# 5x5 Edge Pairing



## alexc (May 2, 2008)

Hi,

I need help with my 5x5 edges. I use AVG, but I want to try a different method. Could someone please explain the method that Michael Gottlieb used here? I can't follow what he is doing because it is so fast.  Thanks!


----------



## masterofthebass (May 2, 2008)

Michael does the method explained on bigcubes.com You build 1 triple at a time, and then do the last 4 edges somewhat like AVG. Ookusa also uses this method, so it's obviously very fast.


----------



## alexc (May 2, 2008)

So you build one tredge at a time? Do you do anything when you slice back?

And how do you do the last 4 like AVG?


----------



## masterofthebass (May 2, 2008)

Well, you do the first 8 tredges 1 at atime, and you don't slice back. You just keep the 3 center layers parallel to each other, so after the first 8 are stored in the U&D / L&R slices, you slice back and finish the last 4 while doing the slice - slice back technique.


----------



## alexc (May 3, 2008)

Are there any detailed tutorials anywhere? Link?


----------



## aznblur (May 3, 2008)

www.bigcubes.com


----------



## Erik (May 3, 2008)

Thats not really a very detailed describtion I think.. masteroffthebass has a tut on youtube I think?


----------



## masterofthebass (May 3, 2008)

uh... mine is just really an explanation of the variant I do. It's not really a tutorial on how to learn them, but I wouldn't suggest starting with mine, as I am very comfortable with the slices being where they are. I would look at bigcubes.com first, and get the idea of that method.


----------



## alexc (May 3, 2008)

I looked at that video that Frank made, but I find it hard to follow...


----------



## FrankMorris (May 3, 2008)

I will make another soon.

Frank


----------



## rxdeath (May 5, 2008)

Erik said:


> Thats not really a very detailed describtion I think.. masteroffthebass has a tut on youtube I think?





alexc said:


> I looked at that video that Frank made, but I find it hard to follow...

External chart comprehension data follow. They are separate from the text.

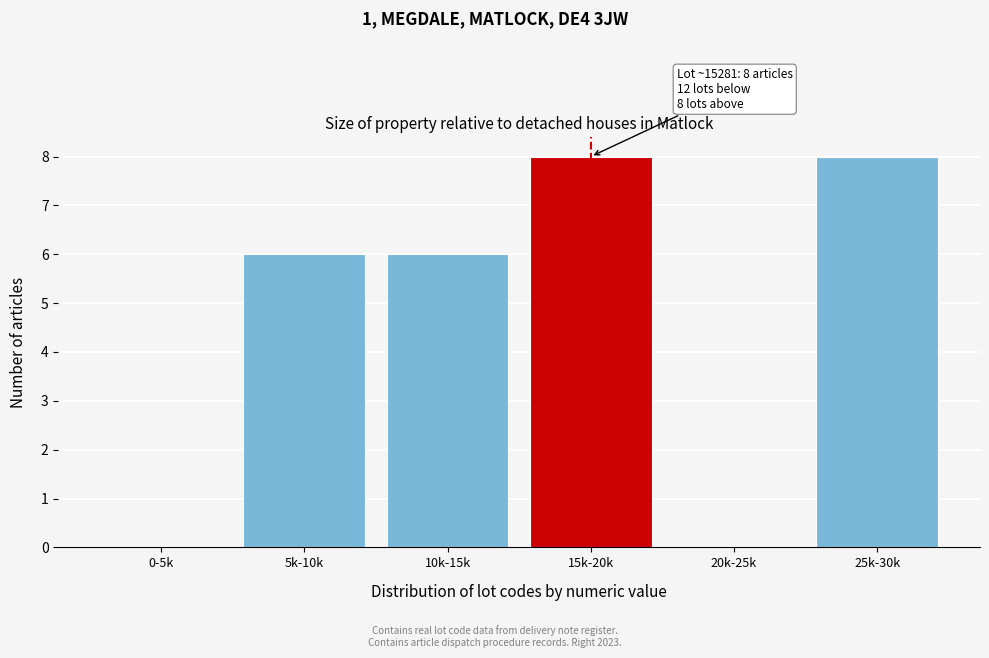

Reading right to left, extract all data points from this chart.

25k-30k=8	20k-25k=0	15k-20k=8	10k-15k=6	5k-10k=6	0-5k=0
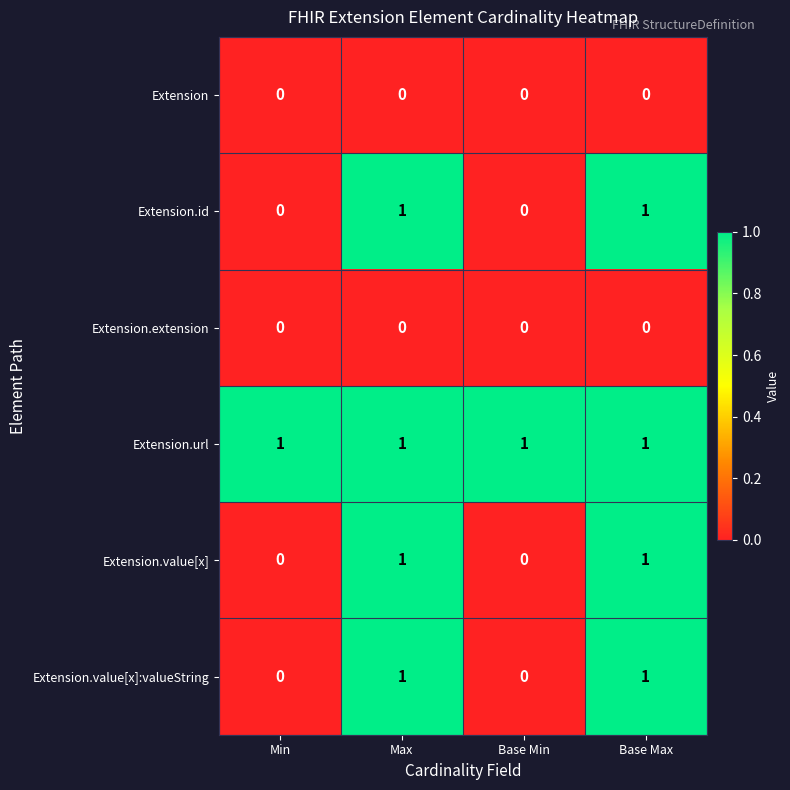

Is the value of Extension.extension at Min greater than the value of Extension.url at Base Min?

No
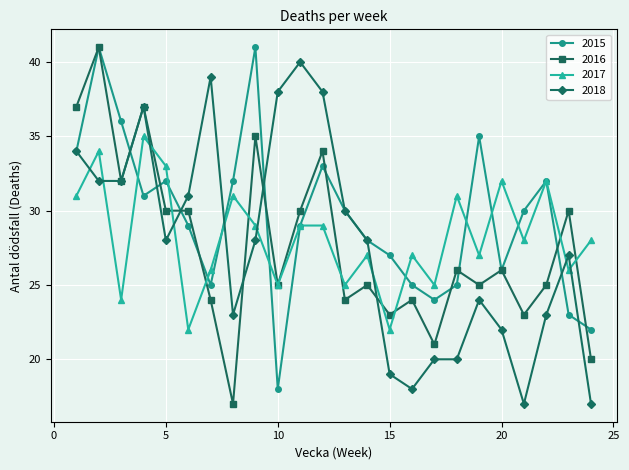

Count the number of categories in the chart.

24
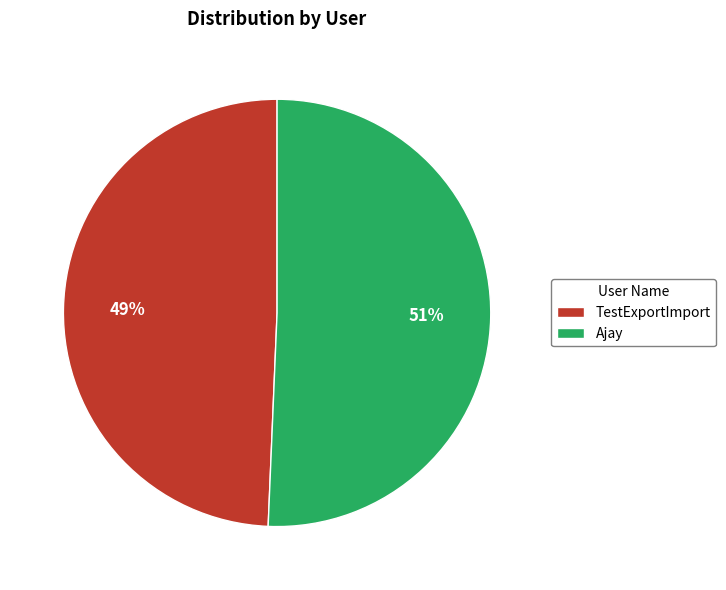

How many segments does this pie chart have?

2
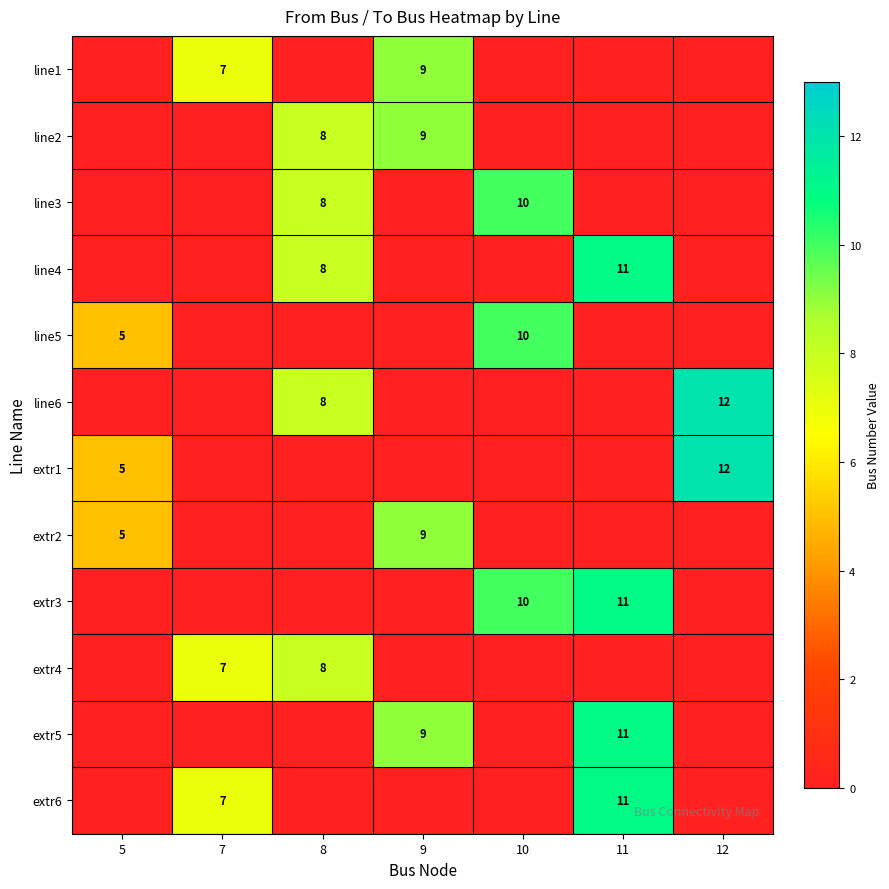

What is the greatest value displayed?

12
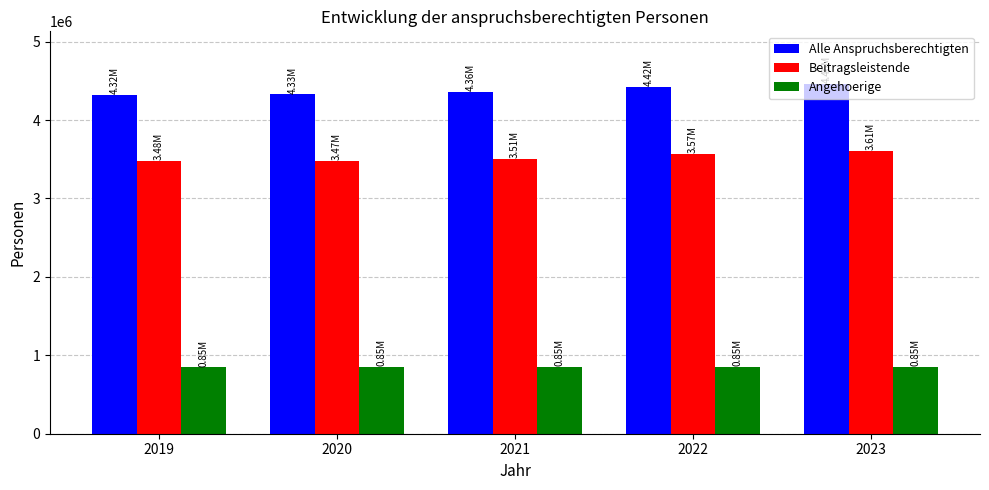

At how many categories does at least one series exceed 4215544?

5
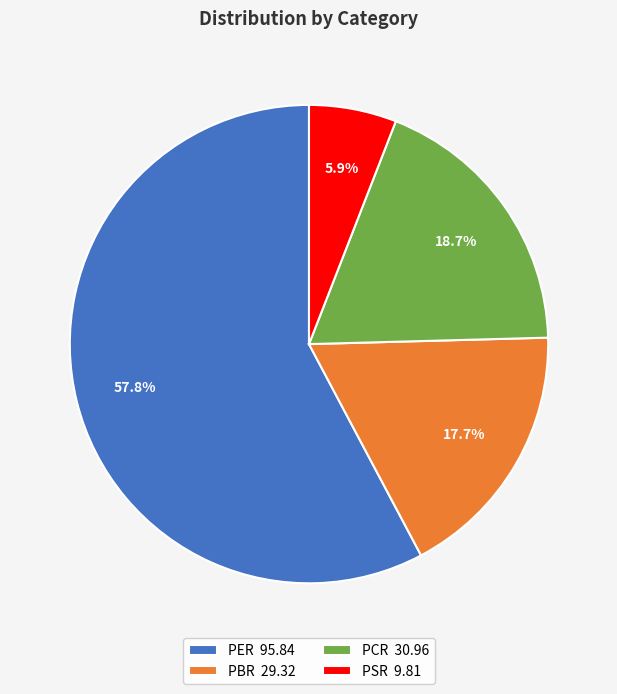

To the nearest percent, what is the combined percentage of PSR and PBR?

24%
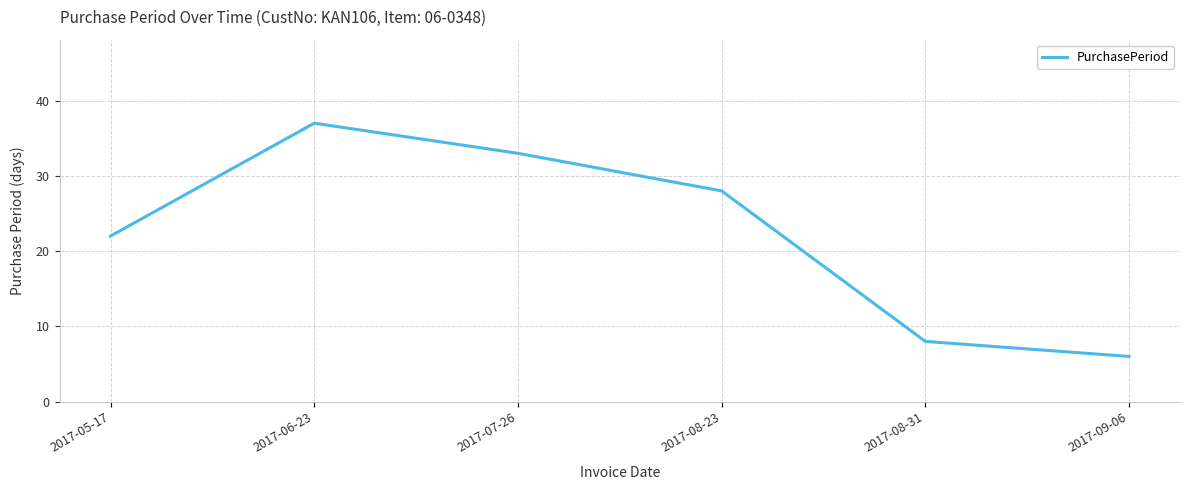

Which label corresponds to the smallest value in the chart?

2017-09-06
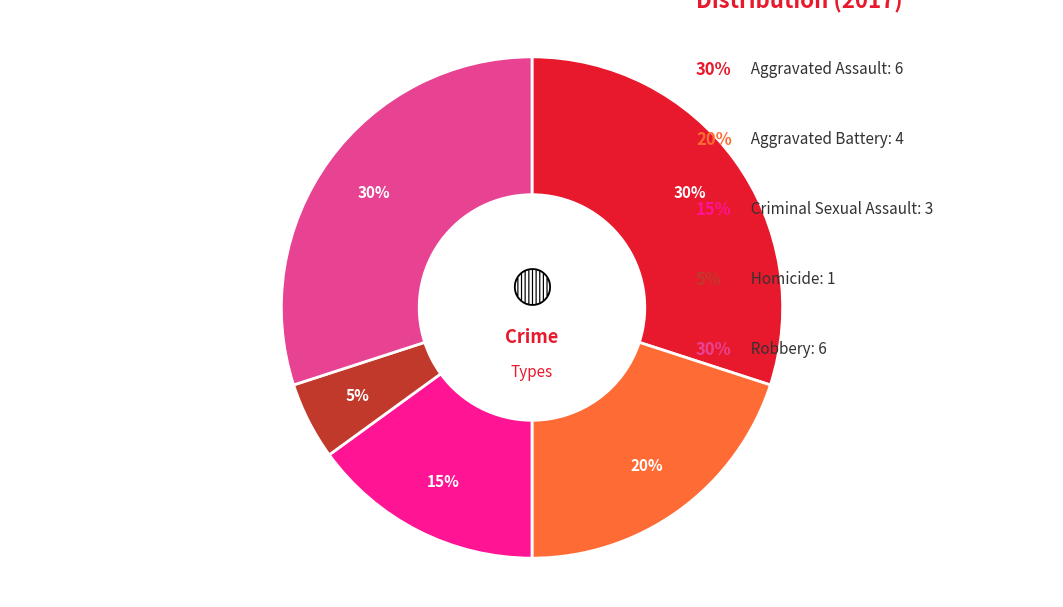

To the nearest percent, what is the difference between the largest and smallest slice percentages?

25%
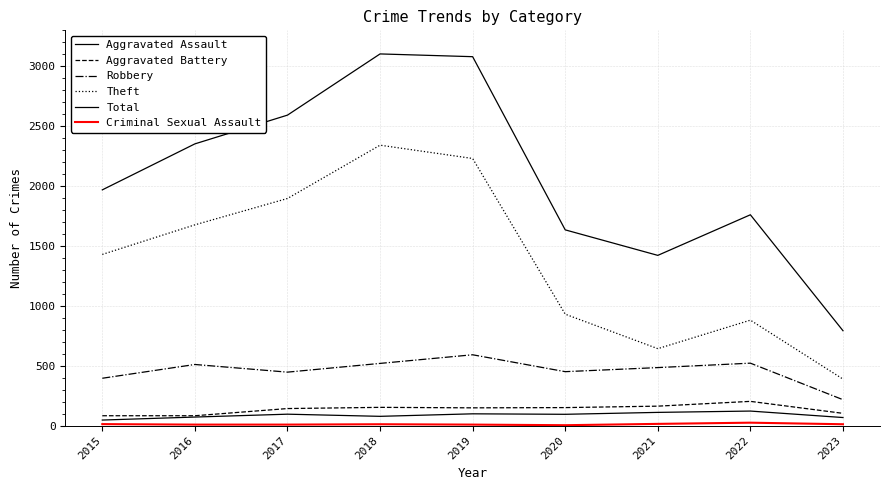

Does the chart display data point markers on the line(s)?

No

one of the things that even ron has mentioned (on speedcubing links) is that we have very clear and detailed descriptions of this particular reduction method. if you are having problems with a certain section mentioning exactly what is wrong will help us help you. also it seems you are new to 5x5, so don't expect to instantly understand everything the first time, you do have to put some time into it and really try.


----------